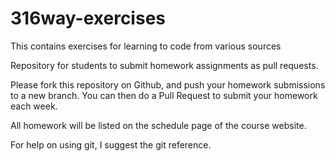316way-exercises
================

This contains exercises for learning to code from various sources

Repository for students to submit homework assignments as pull requests.

Please fork this repository on Github, and push your homework submissions to a new branch. You can then do a Pull Request to submit your homework each week.

All homework will be listed on the schedule page of the course website.

For help on using git, I suggest the git reference.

-- -- --

◆ **What you need to do**:
The lines in the records above that include the word "homework" must be copied out.

◆ **Solution for this exercise**:
Repository for students to submit homework assignments as pull requests.
Please fork this repository on Github, and push your homework submissions to a new branch. You can then do a Pull Request to submit your homework each week.
All homework will be listed on the schedule page of the course website.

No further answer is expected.